Teks Sumber:
┌──

Sebenarnya, artikel ini saya siapkan untuk media terkait dalam rangka Hari Pendidikan Nasional 2019. Namun, karena tidak ada respon sama sekali, maka saya memutuskan untuk membagikannya di laman Kompasiana. Mau berdiskusi? Monggo...
Secara geografis, Finlandia tidak memiliki gunung sama sekali. Alamnya didominasi oleh pegunungan dan hutan yang memang dijaga dengan sangat baik. Di antara pegunungan dan hutan tersebut, tersebar ribuan danau dengan ukuran yang bervairasi. Lalu, dimanakah letak gunung es yang memukau dunia tersebut?
Gunung es tersebut meliputi hampir seluruh wilayah negara yang berpenduduk sekitar 5,5 juta jiwa ini. Namun, tidak seorang pun mampu melihatnya secara fisik. Lalu, bagaimana mungkin gunung es tersebut memukau dunia apabila tidak terlihat?

└──

Data yang Diberikan:
┌──

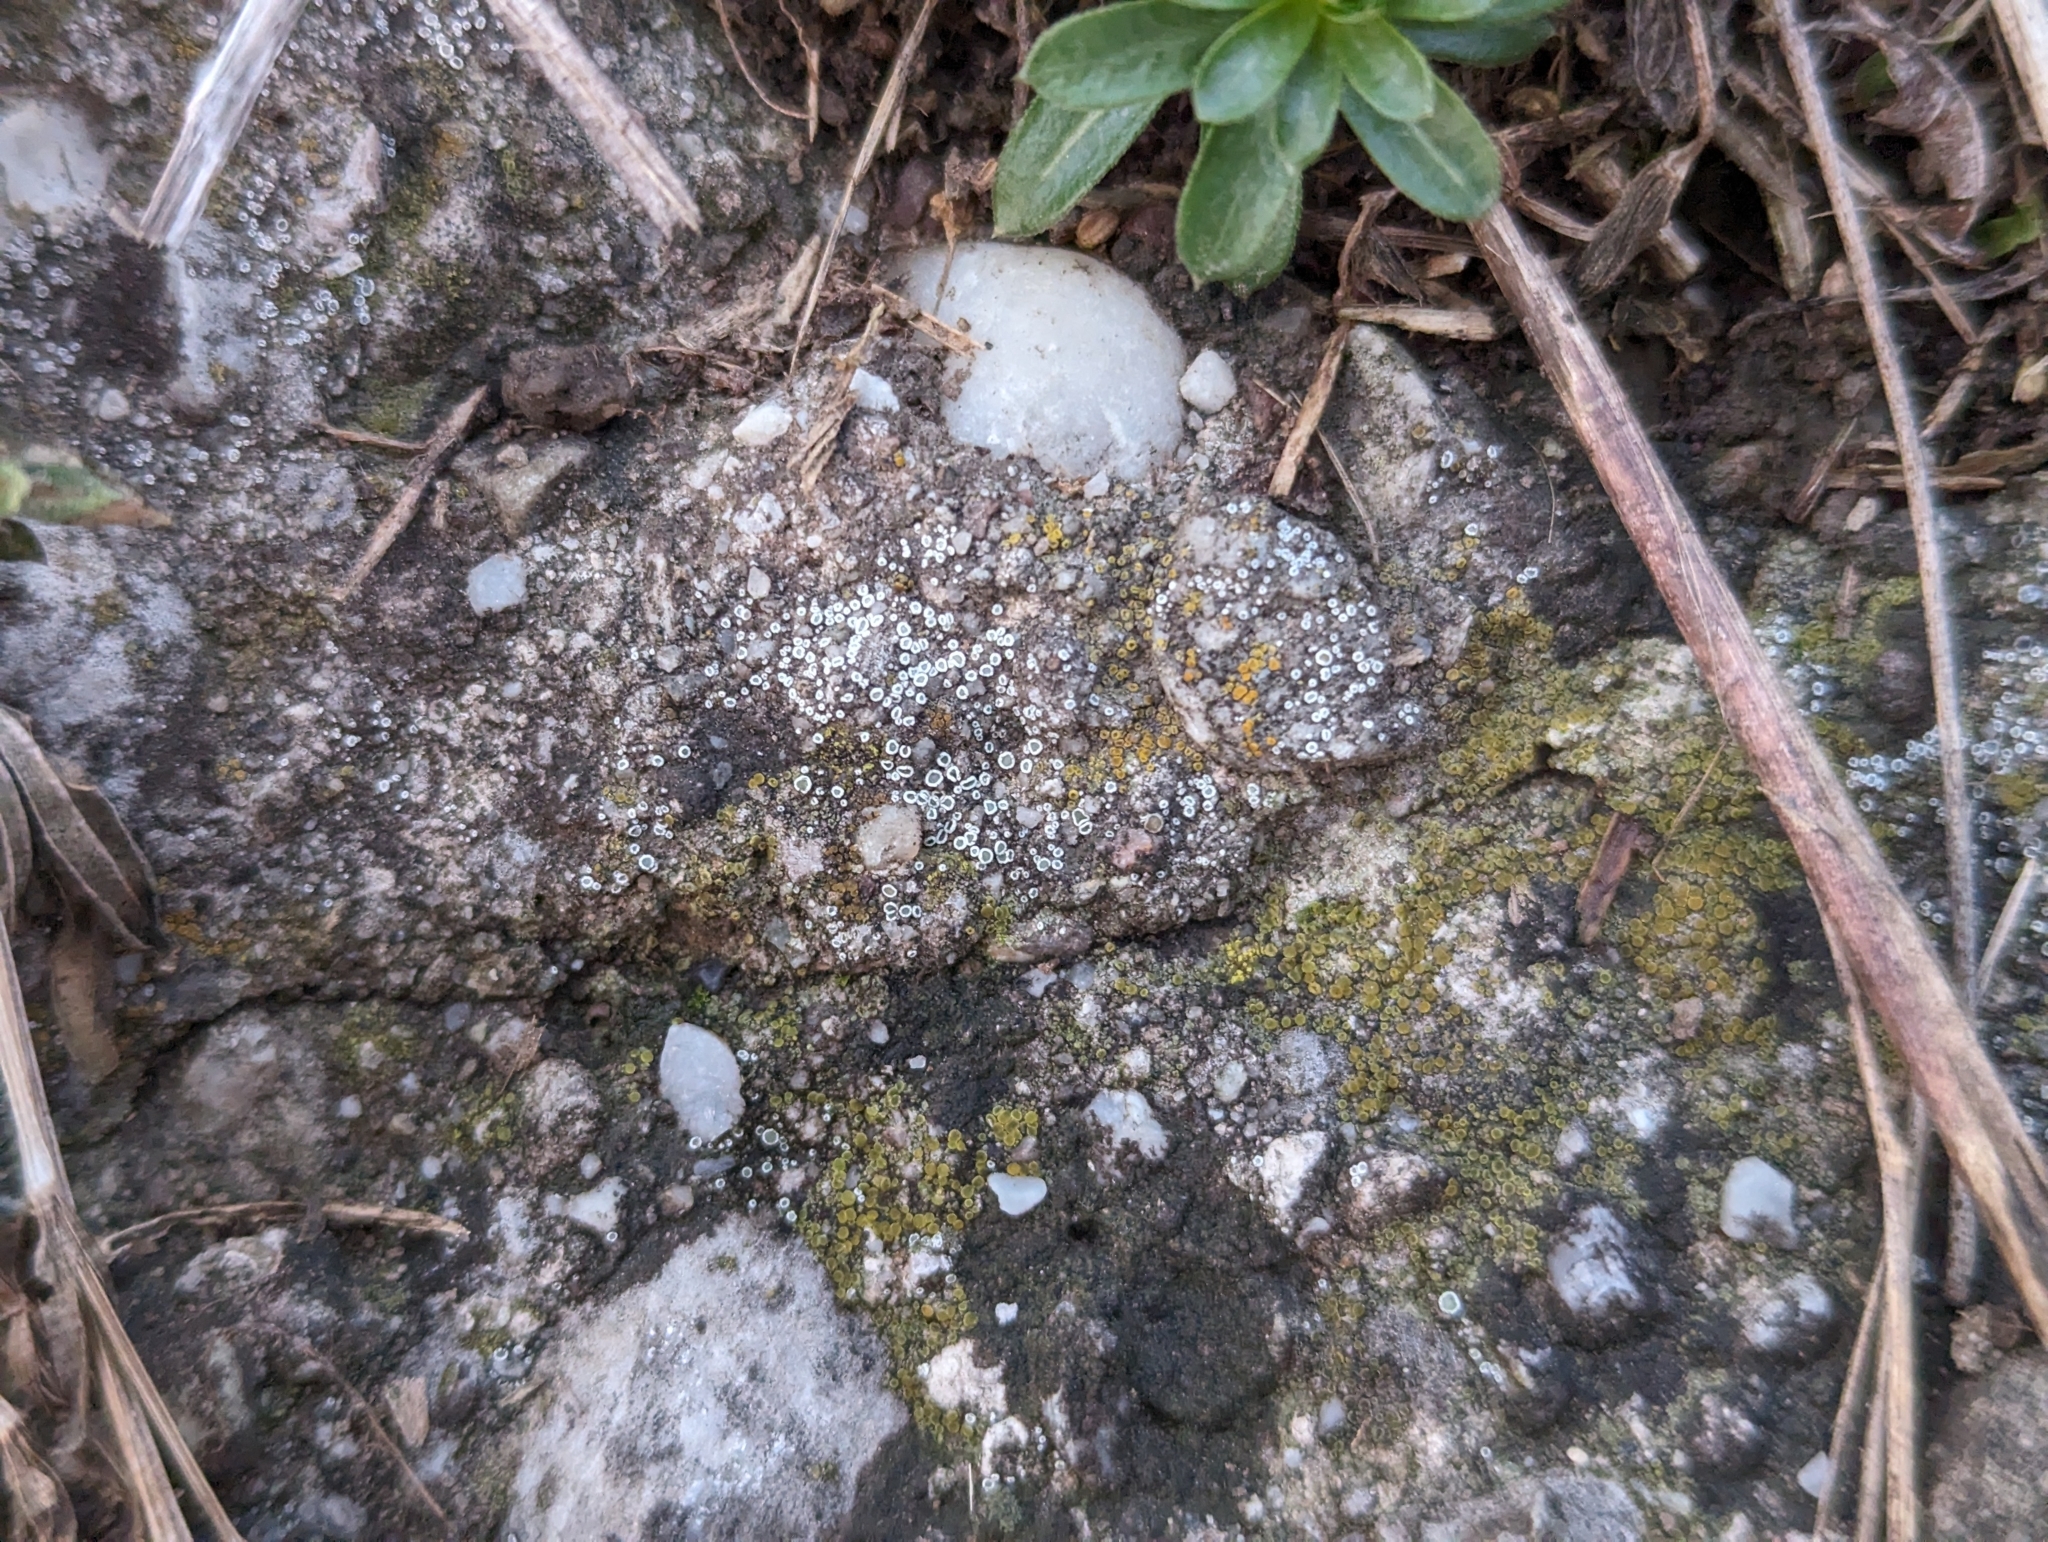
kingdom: Fungi
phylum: Ascomycota
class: Lecanoromycetes
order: Lecanorales
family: Lecanoraceae
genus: Polyozosia
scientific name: Polyozosia semipallida
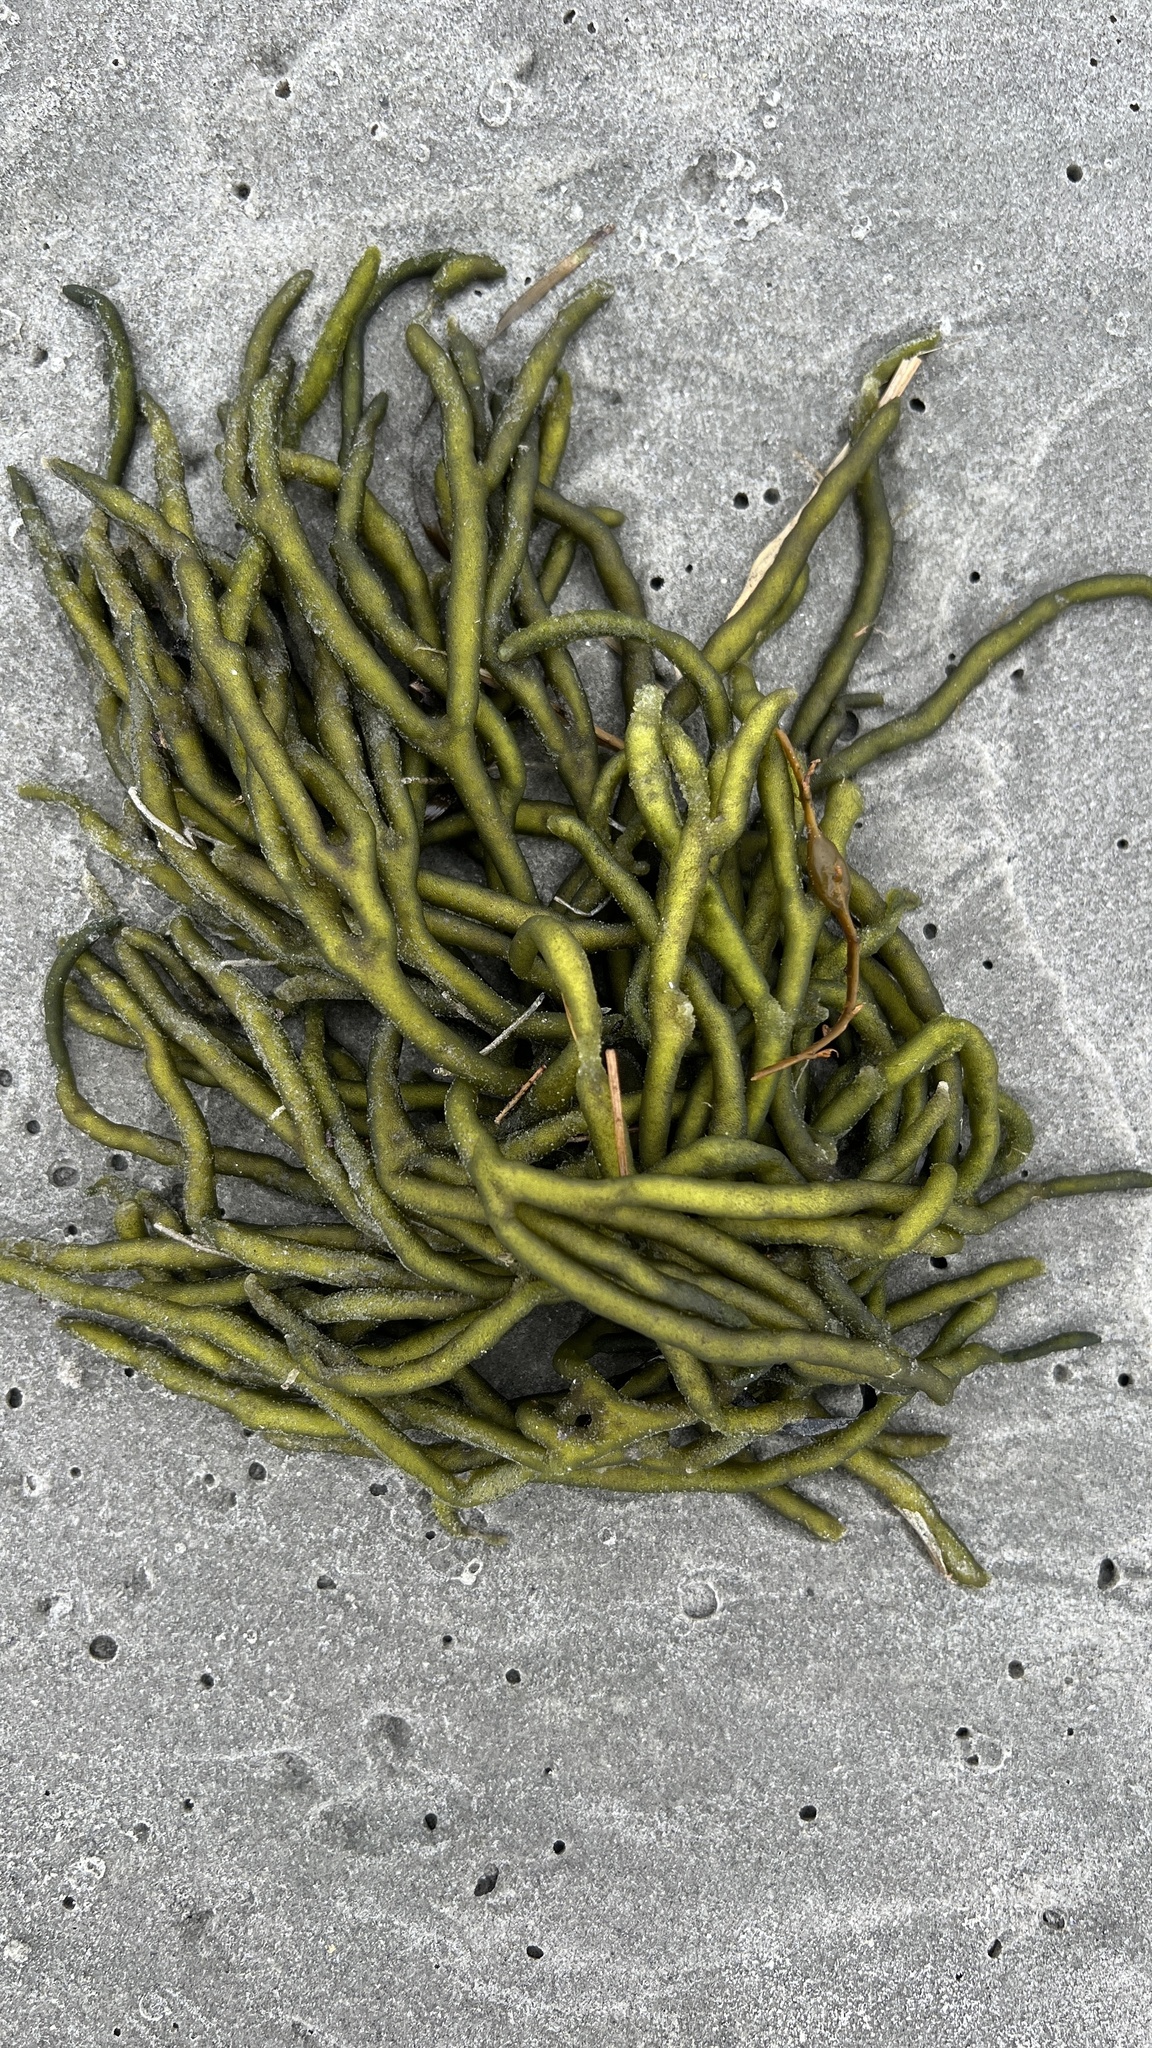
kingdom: Plantae
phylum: Chlorophyta
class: Ulvophyceae
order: Bryopsidales
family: Codiaceae
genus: Codium
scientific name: Codium fragile
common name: Dead man's fingers
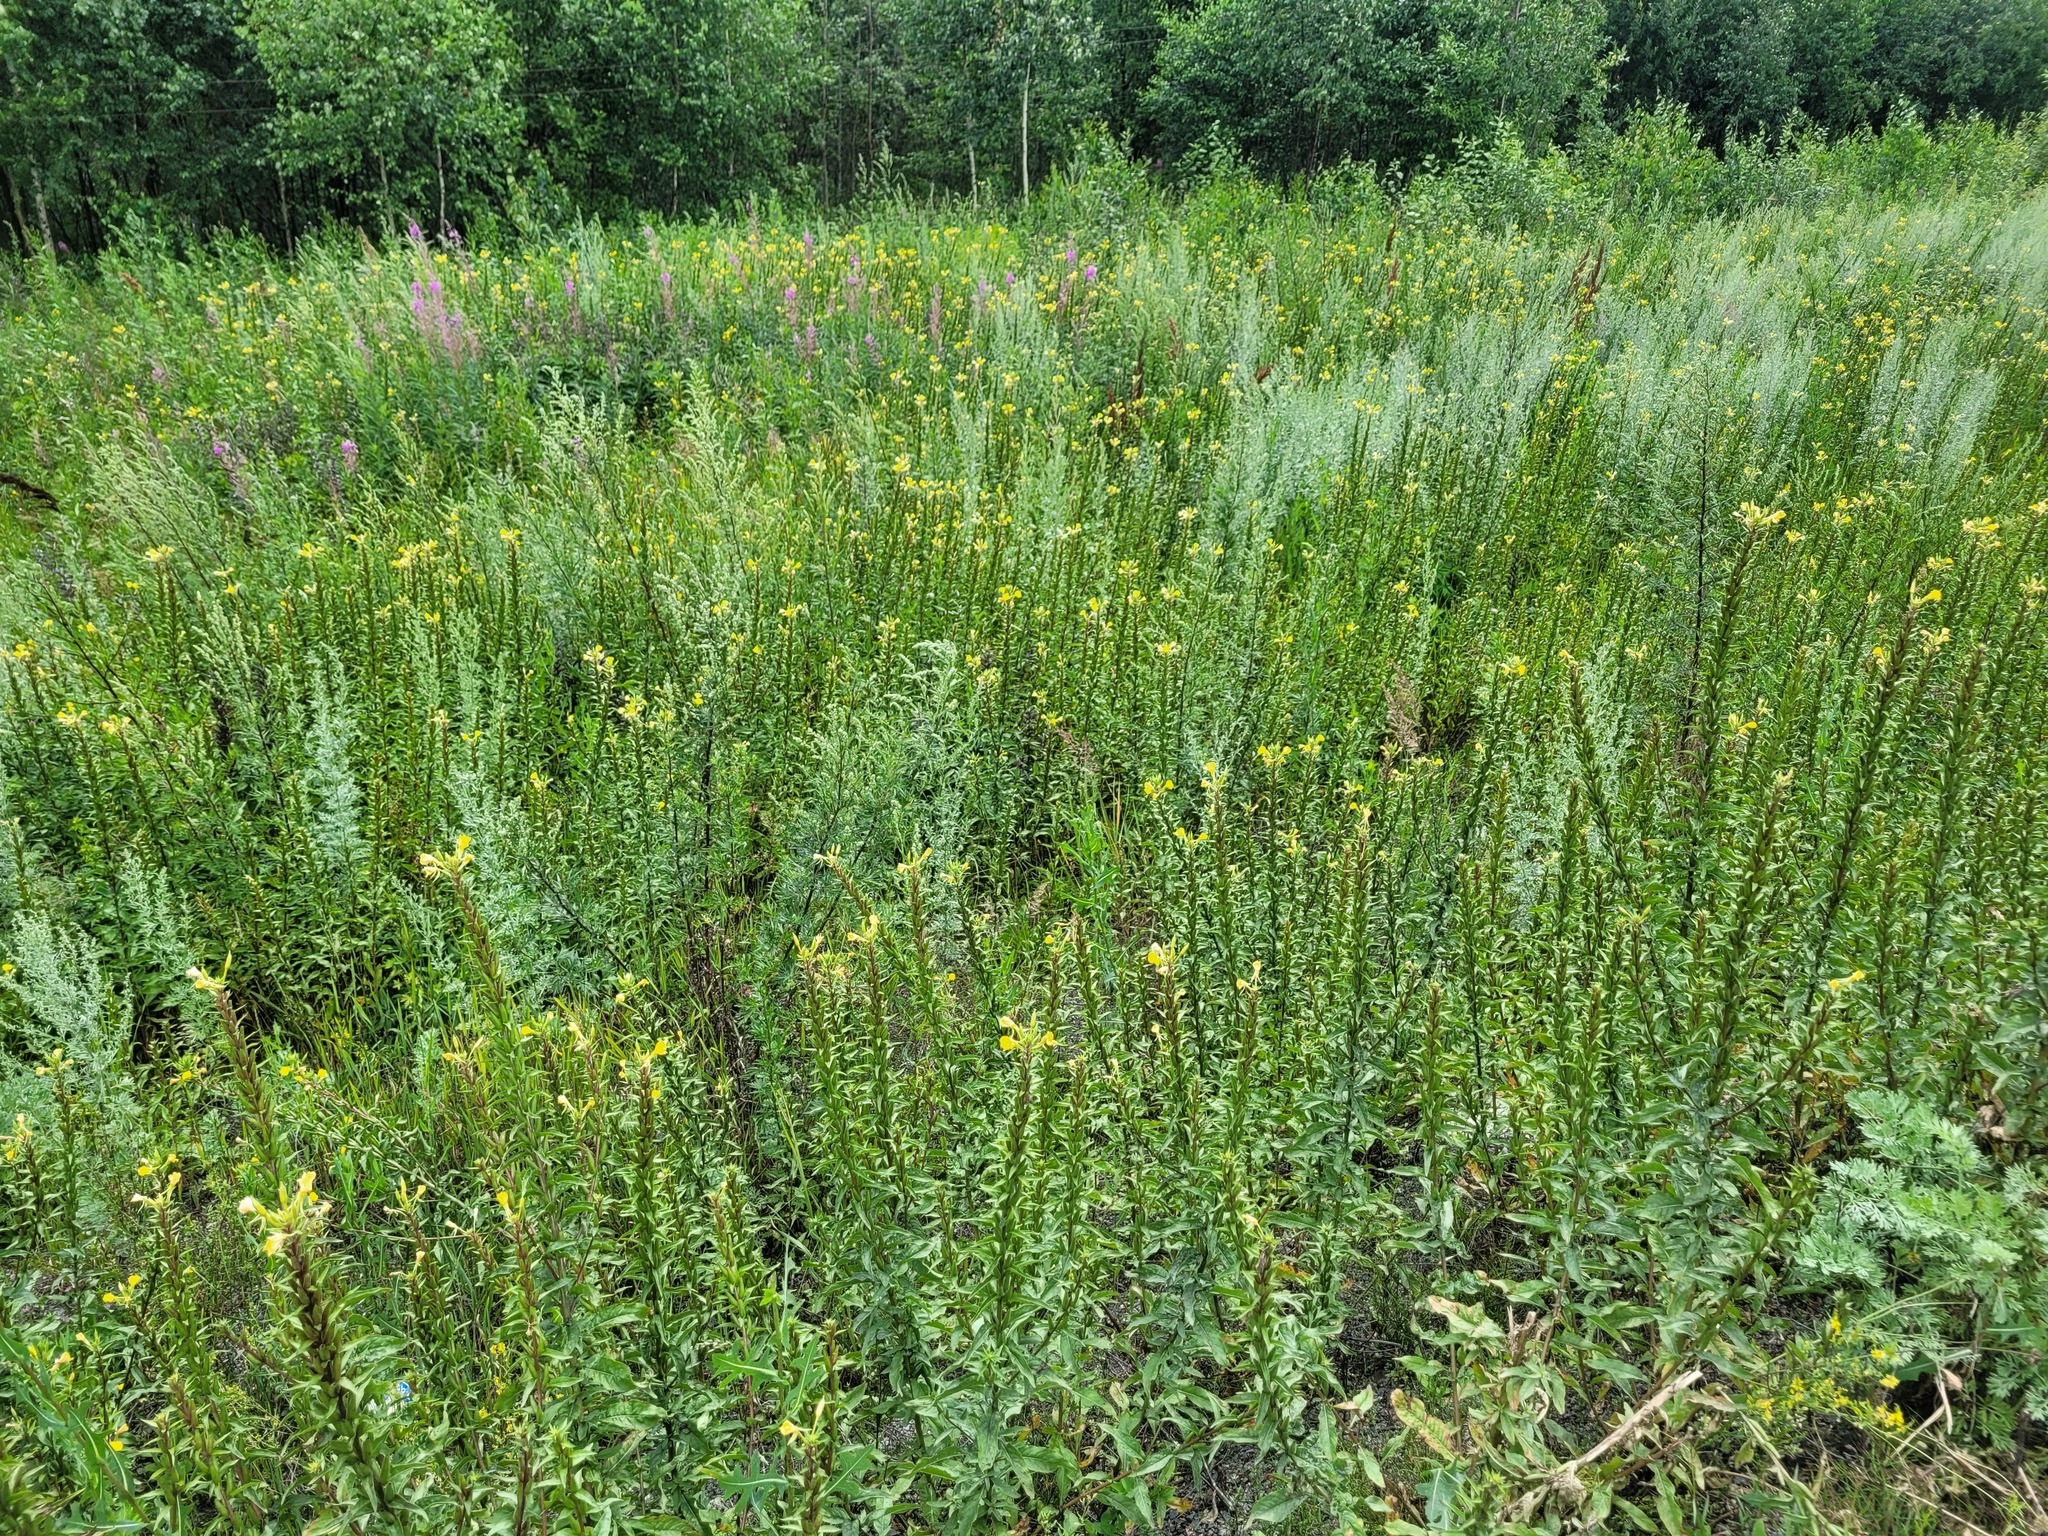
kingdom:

└──

Rincian Tugas:
Salin kata demi kata bagian teks sumber mulai dari "Gunung es tersebut meliputi" sampai dengan "apabila tidak terlihat?".

Jawaban yang Diharapkan:
Gunung es tersebut meliputi hampir seluruh wilayah negara yang berpenduduk sekitar 5,5 juta jiwa ini. Namun, tidak seorang pun mampu melihatnya secara fisik. Lalu, bagaimana mungkin gunung es tersebut memukau dunia apabila tidak terlihat?